*WHAT TO WORK ON*
a - According to the thesis defense announcement, who is the thesis advisor?
b - Write what comes next in the thesis defense announcement, picking up after its last line.

*GIVEN TEXT*
Skip to main content
TR EN

MSc.Thesis Defense:Ahmet Yasin Aytar

ENHANCING RETRIEVAL-AUGMENTED GENERATION FOR DATA SCIENCE: A COMPREHENSIVE FRAMEWORK FOR ACADEMIC LITERATURE NAVIGATION

 

 

Ahmet Yasin Aytar
Data Science, MSc. Thesis, 2024

 

Thesis Jury

Assoc. Prof. Kemal Kılıç (Thesis Advisor)

Assoc. Prof. Kamer Kaya (Thesis Co-Advisor)

Prof. Yücel Saygın

Asst. Prof. Murat Kaya

Prof. Pınar Karagöz

 

 

Date & Time: 11th of December, 2024 – 09:00 AM

Place: FENS 2019

Zoom Link: https://sabanciuniv.zoom.us/j/93332486164

Keywords : Retrieval-Augmented Generation (RAG), Data Science, Literature Retrieval, Academic Insights, Large Language Models (LLM)

*Text data extracted from pages*
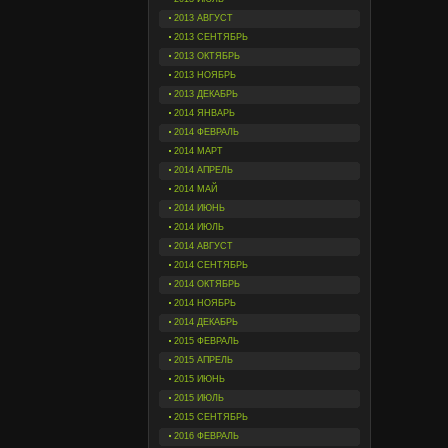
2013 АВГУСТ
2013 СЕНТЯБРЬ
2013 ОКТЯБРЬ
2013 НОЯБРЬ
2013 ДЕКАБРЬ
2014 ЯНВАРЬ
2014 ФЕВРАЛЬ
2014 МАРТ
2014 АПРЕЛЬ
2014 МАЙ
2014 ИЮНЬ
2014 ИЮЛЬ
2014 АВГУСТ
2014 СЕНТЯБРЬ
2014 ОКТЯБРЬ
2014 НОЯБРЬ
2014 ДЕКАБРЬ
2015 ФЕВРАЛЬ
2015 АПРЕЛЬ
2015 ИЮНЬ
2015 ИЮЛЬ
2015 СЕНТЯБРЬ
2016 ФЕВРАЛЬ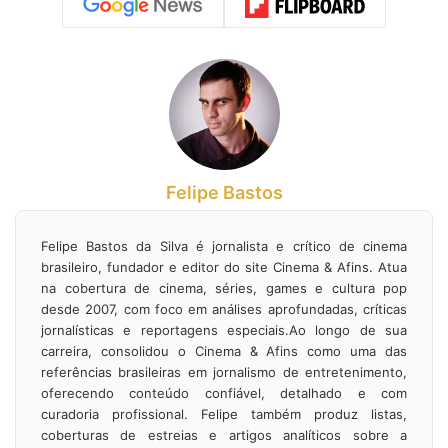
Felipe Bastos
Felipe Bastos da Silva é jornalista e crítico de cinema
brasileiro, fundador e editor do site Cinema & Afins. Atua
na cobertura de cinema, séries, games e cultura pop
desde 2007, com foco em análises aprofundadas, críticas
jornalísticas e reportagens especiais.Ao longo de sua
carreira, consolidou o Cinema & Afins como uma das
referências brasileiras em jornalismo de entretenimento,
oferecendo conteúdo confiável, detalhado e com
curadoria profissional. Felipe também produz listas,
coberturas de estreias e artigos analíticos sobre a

==

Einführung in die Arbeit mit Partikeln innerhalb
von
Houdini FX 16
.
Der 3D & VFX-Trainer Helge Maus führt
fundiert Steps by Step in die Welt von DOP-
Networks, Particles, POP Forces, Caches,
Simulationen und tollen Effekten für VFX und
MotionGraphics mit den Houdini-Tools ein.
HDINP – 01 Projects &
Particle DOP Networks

...

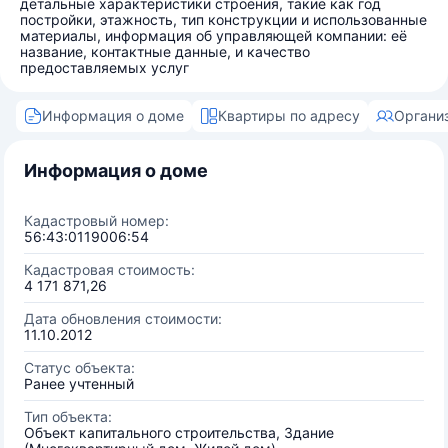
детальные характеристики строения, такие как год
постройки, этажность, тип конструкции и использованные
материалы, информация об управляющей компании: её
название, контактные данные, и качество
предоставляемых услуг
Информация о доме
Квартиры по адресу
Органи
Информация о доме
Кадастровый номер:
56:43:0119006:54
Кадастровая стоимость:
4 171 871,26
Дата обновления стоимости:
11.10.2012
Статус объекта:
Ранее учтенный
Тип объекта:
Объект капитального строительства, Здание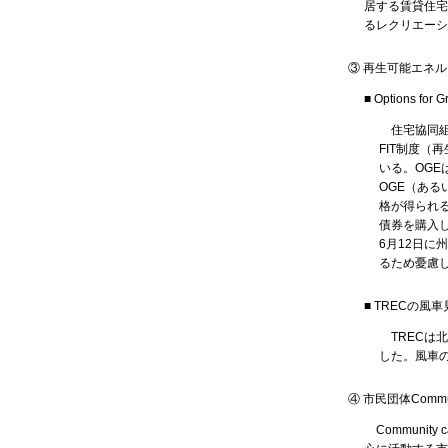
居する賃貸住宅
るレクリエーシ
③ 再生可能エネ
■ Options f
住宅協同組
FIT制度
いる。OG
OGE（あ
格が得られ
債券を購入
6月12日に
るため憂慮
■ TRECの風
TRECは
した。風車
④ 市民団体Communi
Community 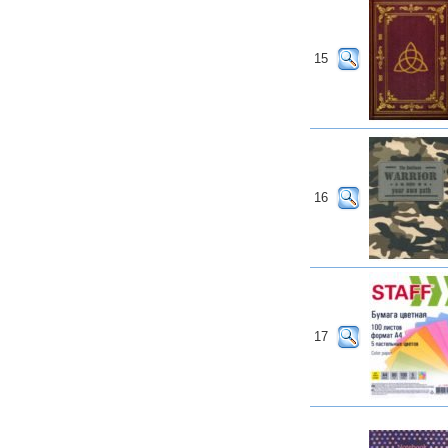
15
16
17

*ANSWERS*
a - Assoc. Prof. Kemal Kılıç

b -
Abstract

 

In the rapidly evolving field of data science, efficiently navigating the expansive body of academic literature is crucial for informed decision-making and innovation. This paper presents an enhanced Retrieval-Augmented Generation (RAG) application designed to assist data scientists in accessing precise and contextually relevant academic resources. The application integrates advanced techniques, including GeneRation Of BIbliographic Data (GROBID), fine-tuning embedding model, semantic chunking, and an abstract-first retrieval method, to significantly improve the relevance and accuracy of the retrieved information. A comprehensive evaluation using the Retrieval-Augmented Generation Assessment System (RAGAS) framework demonstrates substantial improvements in key metrics, particularly Context Relevance, underscoring the system’s effectiveness in reduc- ing information overload and enhancing decision-making processes. Our findings highlight the potential of this enhanced RAG system to transform academic exploration within data science, providing a valuable tool for researchers and practitioners alike.